DATA EXCERPTS:

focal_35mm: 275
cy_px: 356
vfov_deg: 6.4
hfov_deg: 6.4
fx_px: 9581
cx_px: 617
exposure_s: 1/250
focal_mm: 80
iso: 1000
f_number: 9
* * *
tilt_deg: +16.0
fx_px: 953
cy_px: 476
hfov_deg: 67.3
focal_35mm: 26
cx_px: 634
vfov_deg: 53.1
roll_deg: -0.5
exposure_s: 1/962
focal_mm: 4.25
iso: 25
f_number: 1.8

EXERCISE AIM:
Print exactly the lines above from the one with "vfov_deg: 6.4" to the one with "f_number: 9", including both.

EXERCISE SOLUTION:
vfov_deg: 6.4
hfov_deg: 6.4
fx_px: 9581
cx_px: 617
exposure_s: 1/250
focal_mm: 80
iso: 1000
f_number: 9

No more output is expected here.